### REQUIRED WORK
Exactly retype the lines from the top of the data through the line containing "Gember kan bijvoorbeeld extra warmte", leaving out every picture.

━━━━━ SUPPLIED INFORMATION ━━━━━

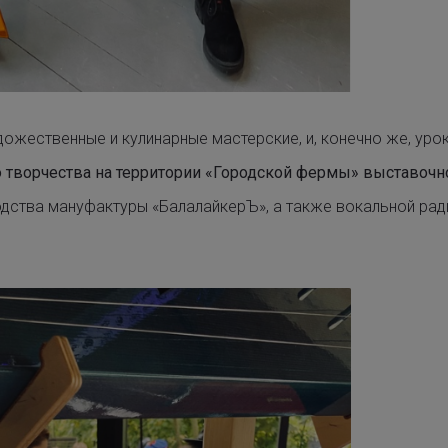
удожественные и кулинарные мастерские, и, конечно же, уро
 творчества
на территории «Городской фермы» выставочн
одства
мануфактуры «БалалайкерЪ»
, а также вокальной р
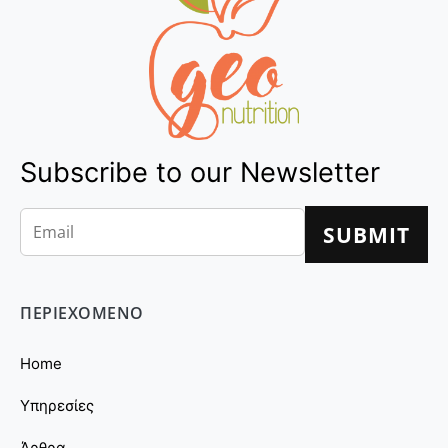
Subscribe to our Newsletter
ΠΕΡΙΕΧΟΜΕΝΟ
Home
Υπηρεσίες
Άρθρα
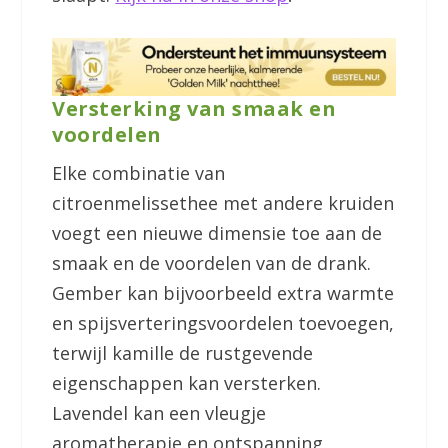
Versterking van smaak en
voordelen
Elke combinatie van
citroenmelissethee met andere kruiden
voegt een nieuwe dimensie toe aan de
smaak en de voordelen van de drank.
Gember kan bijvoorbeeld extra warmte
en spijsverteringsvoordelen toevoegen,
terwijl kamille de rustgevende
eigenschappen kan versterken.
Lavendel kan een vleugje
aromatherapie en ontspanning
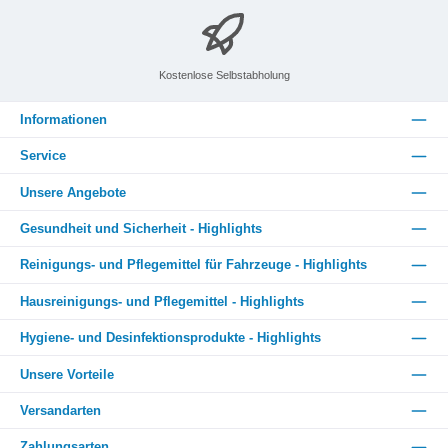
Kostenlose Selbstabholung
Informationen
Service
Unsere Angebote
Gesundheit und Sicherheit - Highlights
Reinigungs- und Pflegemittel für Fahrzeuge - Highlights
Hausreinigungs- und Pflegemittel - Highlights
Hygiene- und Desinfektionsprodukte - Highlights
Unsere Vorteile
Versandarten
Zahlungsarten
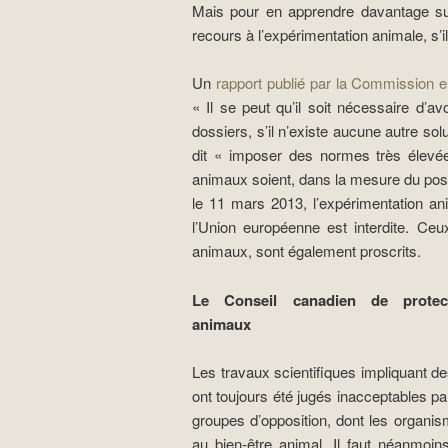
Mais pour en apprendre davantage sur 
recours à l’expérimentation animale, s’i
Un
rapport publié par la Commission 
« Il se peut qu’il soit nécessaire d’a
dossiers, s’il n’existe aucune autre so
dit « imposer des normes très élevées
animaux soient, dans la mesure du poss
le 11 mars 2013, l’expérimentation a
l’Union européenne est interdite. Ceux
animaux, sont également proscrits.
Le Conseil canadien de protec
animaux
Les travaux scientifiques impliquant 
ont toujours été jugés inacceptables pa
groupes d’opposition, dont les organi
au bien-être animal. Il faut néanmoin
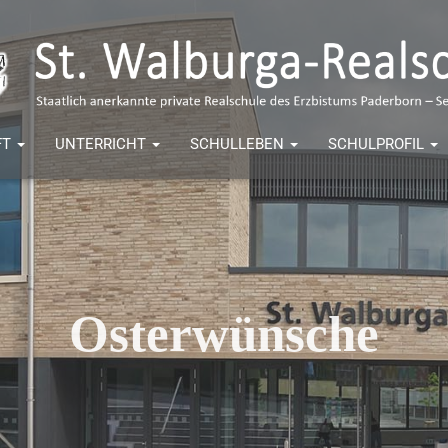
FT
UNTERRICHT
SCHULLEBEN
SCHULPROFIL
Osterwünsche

━━━━━

### SOLVED EXERCISE
удожественные и кулинарные мастерские, и, конечно же, уро
 творчества
на территории «Городской фермы» выставочн
одства
мануфактуры «БалалайкерЪ»
, а также вокальной р
Subscribe to our Newsletter
ΠΕΡΙΕΧΟΜΕΝΟ
Home
Υπηρεσίες
Άρθρα
Versterking van smaak en
voordelen
Elke combinatie van
citroenmelissethee met andere kruiden
voegt een nieuwe dimensie toe aan de
smaak en de voordelen van de drank.
Gember kan bijvoorbeeld extra warmte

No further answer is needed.